* Istruzioni:
A - Rispondi a queste domande sull'articolo dedicato all'EPT di Londra, segnando le risposte con (i), (ii), (iii):
(i) Chi ha organizzato l'evento?
(ii) In quale città si è svolta la prima tappa del tour?
(iii) In quale casinò si gioca la tappa di Londra?
B - Per ciascuna affermazione indica se concorda con l'articolo sull'EPT di Londra. Rispondi sì o no e cita alla lettera le parole dell'articolo che lo stabiliscono.
(i) La tappa di Londra è la prima del tour.
(ii) Luca Pagano è tra i giocatori italiani presenti.
(iii) Sebastian Ruthenberg è arrivato al tavolo finale in tutte le tappe a cui ha partecipato.
C - Prosegui l'articolo sull'EPT di Londra a partire dall'ultima frase riportata.

* Testo da leggere:
------------------------------------------------------------------------

EPT Londra 2008: Day 1

di Paolo Riva Commenta

Ha avuto inizio il 1 ottobre la seconda tappa dell’EPT, ovvero l’European Poker Tour, in quel di Londra. L’evento, organizzato da PokerStars, è Il Torneo del circuito europeo, uno di quegli eventi che i grandi nomi del vecchio continente non si lascerebbero scappare per nessun motivo. Infatti anche quest’anno quasi 300 sono i partecipanti all’evento che si svolge appunto in quel della città bagnata dal Tamigi.


La prima tappa del tour, svoltasi a Barcellona, ha visto vincente il tedesco Sebastian Ruthenberg, di certo non un abitudinario del tavolo finale visto che le sue apparizioni nel final table sono state solo 2 sulle 4 partecipazioni alle varie tappe dell’Ept, tra l’altro solo nelle vicinanze da casa, ovvero Germania, Austria e Polonia. Ma ora non è più Barcellona, è Londra e con essa una nuova storia e una nuova classifica.

I grandi nomi ci sono è hanno affollato i ranghi di partenza dell’Ept di Londra in quel del Victoria Casino. Sono infatti presenti i super-aggressive Gus Hansen e Patrick Antonious, oltre naturalmente a Chris Ferguson e Sorel Mizzi. Per quanto riguarda i nostri colori, l’Italia è molto ben rappresentata dal Max Pescatori, Luca Pagano e Daniele Mazzia.

------------------------------------------------------------------------

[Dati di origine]
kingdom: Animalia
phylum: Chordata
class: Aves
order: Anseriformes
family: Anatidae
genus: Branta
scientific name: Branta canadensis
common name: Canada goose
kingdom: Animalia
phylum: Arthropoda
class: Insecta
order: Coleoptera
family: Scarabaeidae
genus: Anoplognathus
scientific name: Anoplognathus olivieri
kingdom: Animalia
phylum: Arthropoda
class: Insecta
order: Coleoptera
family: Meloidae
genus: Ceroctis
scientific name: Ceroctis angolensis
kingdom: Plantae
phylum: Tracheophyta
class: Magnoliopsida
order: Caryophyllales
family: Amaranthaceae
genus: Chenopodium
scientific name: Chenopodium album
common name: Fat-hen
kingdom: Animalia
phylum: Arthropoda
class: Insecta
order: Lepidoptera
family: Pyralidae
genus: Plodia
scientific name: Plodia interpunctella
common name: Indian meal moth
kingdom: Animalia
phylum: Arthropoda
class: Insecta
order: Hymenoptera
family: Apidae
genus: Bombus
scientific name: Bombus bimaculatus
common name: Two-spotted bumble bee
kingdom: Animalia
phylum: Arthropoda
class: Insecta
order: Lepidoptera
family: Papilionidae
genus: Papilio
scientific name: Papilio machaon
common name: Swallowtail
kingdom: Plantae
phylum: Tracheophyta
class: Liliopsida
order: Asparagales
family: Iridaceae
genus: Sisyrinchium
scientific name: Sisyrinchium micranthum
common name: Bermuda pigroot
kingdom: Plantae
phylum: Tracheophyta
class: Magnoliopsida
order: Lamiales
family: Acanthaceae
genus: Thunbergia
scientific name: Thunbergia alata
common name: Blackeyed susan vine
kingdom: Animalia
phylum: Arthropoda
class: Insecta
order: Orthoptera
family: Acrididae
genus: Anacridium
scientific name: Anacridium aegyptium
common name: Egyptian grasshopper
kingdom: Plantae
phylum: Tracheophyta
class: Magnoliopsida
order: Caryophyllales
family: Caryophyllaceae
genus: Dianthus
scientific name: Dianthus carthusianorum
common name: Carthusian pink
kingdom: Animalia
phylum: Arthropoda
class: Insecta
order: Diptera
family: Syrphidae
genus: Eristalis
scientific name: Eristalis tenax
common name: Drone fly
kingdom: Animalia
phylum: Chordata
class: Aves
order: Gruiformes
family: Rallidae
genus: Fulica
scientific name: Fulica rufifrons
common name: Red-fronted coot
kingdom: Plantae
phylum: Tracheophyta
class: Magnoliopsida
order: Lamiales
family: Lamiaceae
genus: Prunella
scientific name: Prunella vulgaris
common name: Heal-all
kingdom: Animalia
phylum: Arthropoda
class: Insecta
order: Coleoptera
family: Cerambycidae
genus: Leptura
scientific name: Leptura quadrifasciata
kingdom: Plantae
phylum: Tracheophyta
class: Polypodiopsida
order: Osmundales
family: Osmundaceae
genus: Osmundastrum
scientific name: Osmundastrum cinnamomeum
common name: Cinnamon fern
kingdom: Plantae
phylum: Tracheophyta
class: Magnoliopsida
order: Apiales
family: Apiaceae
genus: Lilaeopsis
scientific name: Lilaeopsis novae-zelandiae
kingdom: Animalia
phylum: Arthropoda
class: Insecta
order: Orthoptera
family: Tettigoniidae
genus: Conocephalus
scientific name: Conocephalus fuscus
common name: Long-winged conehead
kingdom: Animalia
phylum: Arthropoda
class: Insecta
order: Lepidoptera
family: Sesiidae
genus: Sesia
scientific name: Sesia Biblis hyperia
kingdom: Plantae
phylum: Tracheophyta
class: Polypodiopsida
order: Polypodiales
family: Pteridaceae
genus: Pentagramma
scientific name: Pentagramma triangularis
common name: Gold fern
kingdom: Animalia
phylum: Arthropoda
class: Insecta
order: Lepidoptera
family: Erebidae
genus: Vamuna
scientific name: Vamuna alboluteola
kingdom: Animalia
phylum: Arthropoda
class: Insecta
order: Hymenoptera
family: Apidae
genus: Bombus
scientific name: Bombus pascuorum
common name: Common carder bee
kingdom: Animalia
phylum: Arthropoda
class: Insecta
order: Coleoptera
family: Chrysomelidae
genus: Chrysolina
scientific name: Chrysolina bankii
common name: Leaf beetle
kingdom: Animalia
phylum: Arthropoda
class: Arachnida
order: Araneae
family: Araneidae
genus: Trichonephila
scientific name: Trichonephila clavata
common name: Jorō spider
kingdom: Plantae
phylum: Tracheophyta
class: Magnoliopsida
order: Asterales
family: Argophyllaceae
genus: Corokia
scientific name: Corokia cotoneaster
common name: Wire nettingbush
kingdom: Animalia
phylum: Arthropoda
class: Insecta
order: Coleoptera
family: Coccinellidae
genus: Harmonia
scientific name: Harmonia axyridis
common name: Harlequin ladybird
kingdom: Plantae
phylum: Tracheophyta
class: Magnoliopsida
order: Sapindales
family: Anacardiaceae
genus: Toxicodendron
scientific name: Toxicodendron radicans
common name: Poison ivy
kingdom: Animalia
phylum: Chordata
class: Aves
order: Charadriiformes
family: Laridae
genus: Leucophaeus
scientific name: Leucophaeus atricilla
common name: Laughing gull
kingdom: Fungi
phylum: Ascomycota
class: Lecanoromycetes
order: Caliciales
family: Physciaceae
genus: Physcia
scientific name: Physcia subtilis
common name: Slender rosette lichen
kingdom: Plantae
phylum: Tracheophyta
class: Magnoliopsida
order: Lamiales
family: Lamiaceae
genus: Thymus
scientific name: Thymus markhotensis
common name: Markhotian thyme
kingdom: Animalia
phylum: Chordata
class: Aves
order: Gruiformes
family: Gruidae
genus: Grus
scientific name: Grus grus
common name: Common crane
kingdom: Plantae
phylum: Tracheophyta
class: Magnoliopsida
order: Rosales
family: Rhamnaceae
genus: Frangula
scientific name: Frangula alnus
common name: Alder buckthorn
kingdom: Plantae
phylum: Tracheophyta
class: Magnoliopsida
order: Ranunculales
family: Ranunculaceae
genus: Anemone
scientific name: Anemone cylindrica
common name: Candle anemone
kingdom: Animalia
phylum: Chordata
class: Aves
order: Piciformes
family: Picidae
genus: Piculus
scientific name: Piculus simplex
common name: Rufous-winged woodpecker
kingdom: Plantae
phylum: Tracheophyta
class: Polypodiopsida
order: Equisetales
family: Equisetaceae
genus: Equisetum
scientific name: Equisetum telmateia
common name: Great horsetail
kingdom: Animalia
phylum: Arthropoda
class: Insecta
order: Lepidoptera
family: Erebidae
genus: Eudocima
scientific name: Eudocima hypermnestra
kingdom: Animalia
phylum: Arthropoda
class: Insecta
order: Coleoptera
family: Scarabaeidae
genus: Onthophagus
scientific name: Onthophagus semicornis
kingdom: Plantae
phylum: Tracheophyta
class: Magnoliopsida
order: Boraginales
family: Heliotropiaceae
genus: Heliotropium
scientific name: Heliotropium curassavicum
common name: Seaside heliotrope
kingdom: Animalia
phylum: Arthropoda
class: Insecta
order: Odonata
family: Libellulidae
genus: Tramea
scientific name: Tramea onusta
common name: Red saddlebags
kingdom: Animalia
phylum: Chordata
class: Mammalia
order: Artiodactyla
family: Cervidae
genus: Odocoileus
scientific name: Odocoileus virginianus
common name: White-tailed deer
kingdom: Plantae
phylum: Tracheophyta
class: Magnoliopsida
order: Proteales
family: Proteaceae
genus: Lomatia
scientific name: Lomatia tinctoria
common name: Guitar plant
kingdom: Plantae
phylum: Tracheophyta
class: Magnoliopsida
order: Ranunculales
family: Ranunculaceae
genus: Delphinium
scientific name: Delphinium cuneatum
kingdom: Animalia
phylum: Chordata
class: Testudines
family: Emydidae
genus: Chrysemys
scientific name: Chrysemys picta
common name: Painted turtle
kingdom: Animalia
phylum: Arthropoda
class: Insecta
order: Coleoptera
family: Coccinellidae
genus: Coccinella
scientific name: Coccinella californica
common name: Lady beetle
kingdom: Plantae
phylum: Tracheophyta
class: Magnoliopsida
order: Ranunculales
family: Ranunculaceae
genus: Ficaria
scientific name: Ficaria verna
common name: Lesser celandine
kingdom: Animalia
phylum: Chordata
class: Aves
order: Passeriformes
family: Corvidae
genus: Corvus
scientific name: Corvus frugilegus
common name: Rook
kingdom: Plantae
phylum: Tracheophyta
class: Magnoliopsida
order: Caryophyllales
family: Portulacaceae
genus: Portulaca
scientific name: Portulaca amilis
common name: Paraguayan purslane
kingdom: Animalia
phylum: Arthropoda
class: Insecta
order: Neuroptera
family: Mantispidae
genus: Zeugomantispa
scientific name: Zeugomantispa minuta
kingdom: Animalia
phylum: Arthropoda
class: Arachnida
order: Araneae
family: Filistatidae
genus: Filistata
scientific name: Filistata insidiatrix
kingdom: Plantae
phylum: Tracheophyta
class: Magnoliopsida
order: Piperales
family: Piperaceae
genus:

------------------------------------------------------------------------

* Risposte:
A -
(i) PokerStars.
(ii) A Barcellona.
(iii) Al Victoria Casino.

B -
(i) No: "Ha avuto inizio il 1 ottobre la seconda tappa dell’EPT".
(ii) Sì: "l’Italia è molto ben rappresentata dal Max Pescatori, Luca Pagano e Daniele Mazzia".
(iii) No: "le sue apparizioni nel final table sono state solo 2 sulle 4 partecipazioni".

C -
Notizie buone e cattive per i nostri portacolori. Se vanno registrate le veloci eliminazioni del solid Luca Pagano e di Daniele Mazzia, va segnalato che là in vetta alla 1a giornata di gioco del EPT Londra troviamo il nostro pirata, ovvero Max “The Italian Pirate” Pescatori. Il suo vantaggio su Sorel Mizzi è molto esiguo nel chipcount di fine giornata, solo 500 chips, in compenso il fatto di trovarsi in testa alla classifica dopo il primo giorno è una buona notizia e in fondo è un po’ come avere raggiunto almeno la metà dell’opera.

Tra gli eliminati celebri di questa giornata da segnalare anche l’uscita di scena di “The Beauty” Patrick Antonius che quindi non avrà la possibilità di accedere al Day 2. Diritto che ha invece conquistato il suo quasi clone Gus Hansen, ma non diteglielo potrebbe arrabbiarsi, che nel chipcount si posiziona nella casella numero 5 con 74,000 Chips.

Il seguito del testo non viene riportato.